### WORK ITEM A
Decide whether each statement agrees with the cesium spectroscopy summary: (i) the method measures collisional relaxation in excited cesium atoms; (ii) the technique is used to measure disalignment cross sections in cesium; (iii) the work concerns low-lying atomic states. For each, answer yes or no and quote the deciding words.
### WORK ITEM B
Go on with the cesium spectroscopy summary, starting after its final sentence.

### QUOTED PASSAGE
○ ○ ○ ○ ○
Time-resolved UV-IR pump-stimulated emission pump spectroscopy to probe collisional relaxation of $8p\,^2P_{3/2}$ Cs I

TL;DR

This paper introduces a time-resolved spectroscopic method to measure collisional relaxation in excited cesium atoms, providing new quantitative data on atom-gas interactions relevant for atomic physics.

Contribution

The study develops and applies a novel pump-stimulated emission pump technique to measure disalignment cross sections in cesium, advancing understanding of collisional processes in high-lying atomic states.
○ ○ ○ ○ ○
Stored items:
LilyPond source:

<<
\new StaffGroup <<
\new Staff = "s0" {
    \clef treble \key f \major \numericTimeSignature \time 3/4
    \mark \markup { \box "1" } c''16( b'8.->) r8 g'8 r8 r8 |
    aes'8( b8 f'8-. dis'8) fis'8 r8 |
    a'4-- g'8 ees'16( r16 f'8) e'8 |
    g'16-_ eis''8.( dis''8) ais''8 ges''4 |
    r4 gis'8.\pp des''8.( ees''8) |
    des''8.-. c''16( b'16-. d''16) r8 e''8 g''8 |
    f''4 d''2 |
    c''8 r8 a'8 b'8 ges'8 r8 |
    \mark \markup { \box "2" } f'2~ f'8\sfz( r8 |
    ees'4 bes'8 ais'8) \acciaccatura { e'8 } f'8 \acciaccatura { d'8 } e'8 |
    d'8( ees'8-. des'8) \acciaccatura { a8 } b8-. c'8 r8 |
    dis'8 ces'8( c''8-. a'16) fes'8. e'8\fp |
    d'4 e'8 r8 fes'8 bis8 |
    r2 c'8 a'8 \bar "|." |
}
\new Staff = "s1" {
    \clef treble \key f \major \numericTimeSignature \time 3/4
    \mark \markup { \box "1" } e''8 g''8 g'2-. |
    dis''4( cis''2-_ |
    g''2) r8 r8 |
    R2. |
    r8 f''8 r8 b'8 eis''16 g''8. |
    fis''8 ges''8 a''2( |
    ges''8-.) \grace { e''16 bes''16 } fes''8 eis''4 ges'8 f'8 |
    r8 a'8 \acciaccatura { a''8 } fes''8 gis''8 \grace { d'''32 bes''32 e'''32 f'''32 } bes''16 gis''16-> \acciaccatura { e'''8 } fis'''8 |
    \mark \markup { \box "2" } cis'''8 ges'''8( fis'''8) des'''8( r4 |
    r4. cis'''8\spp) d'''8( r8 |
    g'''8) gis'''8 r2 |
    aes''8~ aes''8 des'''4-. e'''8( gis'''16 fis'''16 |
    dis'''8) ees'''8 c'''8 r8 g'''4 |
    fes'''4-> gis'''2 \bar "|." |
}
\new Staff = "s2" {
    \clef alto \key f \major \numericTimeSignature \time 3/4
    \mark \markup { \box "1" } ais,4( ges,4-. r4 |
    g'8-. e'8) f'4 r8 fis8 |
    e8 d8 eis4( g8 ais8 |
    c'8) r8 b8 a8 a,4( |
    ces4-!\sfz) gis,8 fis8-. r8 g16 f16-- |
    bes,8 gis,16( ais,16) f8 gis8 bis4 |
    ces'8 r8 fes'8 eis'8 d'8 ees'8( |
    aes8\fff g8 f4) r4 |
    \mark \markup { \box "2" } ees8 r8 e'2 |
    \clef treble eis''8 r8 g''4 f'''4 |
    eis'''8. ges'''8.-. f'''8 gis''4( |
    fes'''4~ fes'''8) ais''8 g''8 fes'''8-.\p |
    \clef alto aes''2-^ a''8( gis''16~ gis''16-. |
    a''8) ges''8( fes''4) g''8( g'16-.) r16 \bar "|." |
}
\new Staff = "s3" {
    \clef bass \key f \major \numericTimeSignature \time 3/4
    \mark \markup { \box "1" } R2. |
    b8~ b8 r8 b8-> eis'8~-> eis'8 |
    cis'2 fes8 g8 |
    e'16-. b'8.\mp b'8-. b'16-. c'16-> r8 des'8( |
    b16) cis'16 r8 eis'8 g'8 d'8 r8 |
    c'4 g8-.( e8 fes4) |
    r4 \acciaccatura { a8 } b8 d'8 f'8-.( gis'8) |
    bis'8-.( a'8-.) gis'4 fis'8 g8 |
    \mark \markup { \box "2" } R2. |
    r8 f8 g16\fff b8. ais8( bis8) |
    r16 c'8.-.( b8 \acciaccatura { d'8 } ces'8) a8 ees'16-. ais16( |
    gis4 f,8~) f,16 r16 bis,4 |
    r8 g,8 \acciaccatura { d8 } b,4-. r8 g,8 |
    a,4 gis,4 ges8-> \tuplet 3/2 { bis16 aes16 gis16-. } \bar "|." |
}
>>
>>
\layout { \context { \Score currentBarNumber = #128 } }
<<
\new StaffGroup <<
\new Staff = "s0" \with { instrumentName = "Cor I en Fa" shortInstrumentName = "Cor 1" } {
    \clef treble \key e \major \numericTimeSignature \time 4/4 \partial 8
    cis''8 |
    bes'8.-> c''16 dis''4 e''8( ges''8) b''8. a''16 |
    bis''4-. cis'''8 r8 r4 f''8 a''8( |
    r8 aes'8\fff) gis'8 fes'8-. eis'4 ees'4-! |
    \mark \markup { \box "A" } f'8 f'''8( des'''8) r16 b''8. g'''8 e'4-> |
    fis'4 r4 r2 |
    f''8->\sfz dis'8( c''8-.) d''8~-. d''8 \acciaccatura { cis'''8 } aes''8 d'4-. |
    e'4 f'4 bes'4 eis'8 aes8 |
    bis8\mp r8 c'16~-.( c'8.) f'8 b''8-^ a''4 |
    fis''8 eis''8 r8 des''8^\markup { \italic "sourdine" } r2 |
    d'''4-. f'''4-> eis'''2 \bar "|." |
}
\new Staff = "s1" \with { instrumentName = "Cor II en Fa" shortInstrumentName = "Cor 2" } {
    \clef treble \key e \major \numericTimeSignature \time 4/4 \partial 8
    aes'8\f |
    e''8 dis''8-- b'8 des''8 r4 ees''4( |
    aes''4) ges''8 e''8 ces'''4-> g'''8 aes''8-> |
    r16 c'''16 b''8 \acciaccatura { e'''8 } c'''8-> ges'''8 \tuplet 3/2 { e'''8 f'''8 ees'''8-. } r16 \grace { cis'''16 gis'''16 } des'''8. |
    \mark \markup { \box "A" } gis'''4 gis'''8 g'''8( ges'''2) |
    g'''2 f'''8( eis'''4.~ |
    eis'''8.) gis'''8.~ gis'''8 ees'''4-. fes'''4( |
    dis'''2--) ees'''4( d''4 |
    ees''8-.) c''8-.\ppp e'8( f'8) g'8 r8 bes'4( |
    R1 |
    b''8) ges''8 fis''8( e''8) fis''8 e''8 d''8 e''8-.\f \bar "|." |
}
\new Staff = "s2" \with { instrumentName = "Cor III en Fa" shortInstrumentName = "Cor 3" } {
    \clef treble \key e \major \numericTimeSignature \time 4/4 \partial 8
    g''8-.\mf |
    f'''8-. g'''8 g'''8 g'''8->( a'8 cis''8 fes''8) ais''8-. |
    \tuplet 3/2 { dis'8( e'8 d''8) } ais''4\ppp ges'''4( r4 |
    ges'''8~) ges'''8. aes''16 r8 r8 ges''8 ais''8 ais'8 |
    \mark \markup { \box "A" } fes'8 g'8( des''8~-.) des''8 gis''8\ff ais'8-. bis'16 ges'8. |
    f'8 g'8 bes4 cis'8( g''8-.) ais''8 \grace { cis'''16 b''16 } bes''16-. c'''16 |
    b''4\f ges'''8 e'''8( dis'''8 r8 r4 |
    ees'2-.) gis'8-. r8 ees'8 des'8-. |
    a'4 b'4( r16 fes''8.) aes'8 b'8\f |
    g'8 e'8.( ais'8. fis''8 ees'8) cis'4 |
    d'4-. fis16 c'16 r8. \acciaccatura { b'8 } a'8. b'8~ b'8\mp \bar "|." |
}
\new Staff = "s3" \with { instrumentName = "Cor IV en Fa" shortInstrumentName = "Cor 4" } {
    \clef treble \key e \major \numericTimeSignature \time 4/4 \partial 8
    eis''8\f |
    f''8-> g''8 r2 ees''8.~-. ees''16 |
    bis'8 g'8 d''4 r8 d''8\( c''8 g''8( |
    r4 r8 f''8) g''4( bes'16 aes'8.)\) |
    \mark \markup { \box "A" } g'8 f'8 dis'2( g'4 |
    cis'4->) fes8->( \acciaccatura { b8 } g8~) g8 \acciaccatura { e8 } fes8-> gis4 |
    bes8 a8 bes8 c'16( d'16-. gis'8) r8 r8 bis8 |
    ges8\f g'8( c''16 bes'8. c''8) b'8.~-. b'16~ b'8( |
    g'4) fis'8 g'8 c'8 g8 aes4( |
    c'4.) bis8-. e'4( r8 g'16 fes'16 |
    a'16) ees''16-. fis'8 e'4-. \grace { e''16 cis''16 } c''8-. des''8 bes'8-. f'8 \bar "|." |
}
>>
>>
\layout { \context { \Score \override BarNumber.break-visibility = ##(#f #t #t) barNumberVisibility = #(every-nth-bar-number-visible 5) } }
○ ○ ○ ○ ○
### WRITTEN RESPONSE A
(i) Yes: "a time-resolved spectroscopic method to measure collisional relaxation in excited cesium atoms"
(ii) Yes: "a novel pump-stimulated emission pump technique to measure disalignment cross sections in cesium"
(iii) No: "advancing understanding of collisional processes in high-lying atomic states"

### WRITTEN RESPONSE B
Findings

Measured disalignment cross section for Cs 8p 2P3/2 level with argon

Demonstrated polarization dependence of fluorescence signals

Provided quantitative data on collisional relaxation rates

Abstract

We describe and use a time-resolved pump-stimulated emission pump spectroscopic technique to measure collisional relaxation in a high-lying energy level of atomic cesium. Aligned $8p\,^2P_{3/2}$ cesium atoms were produced by a pump laser. A second laser, the stimulated emission pump, promoted the population exclusively to the $5d\,^2D_{5/2}$ level. The intensity of the $5d\,^2D_{5/2}\rightarrow6s\,^2S_{1/2}$ cascade fluorescence at 852.12 nm was monitored. The linear polarization dependence of the $6s\,^2S_{1/2}\rightarrow8p\,^2P_{3/2}\rightarrow5d\,^2S_{5/2}$ transition was measured in the presence of argon gas at various pressures. From the measurement, we obtained the disalignment cross section value for the $8p\,^2P_{3/2}$ level due to collisions with ground-level argon atoms.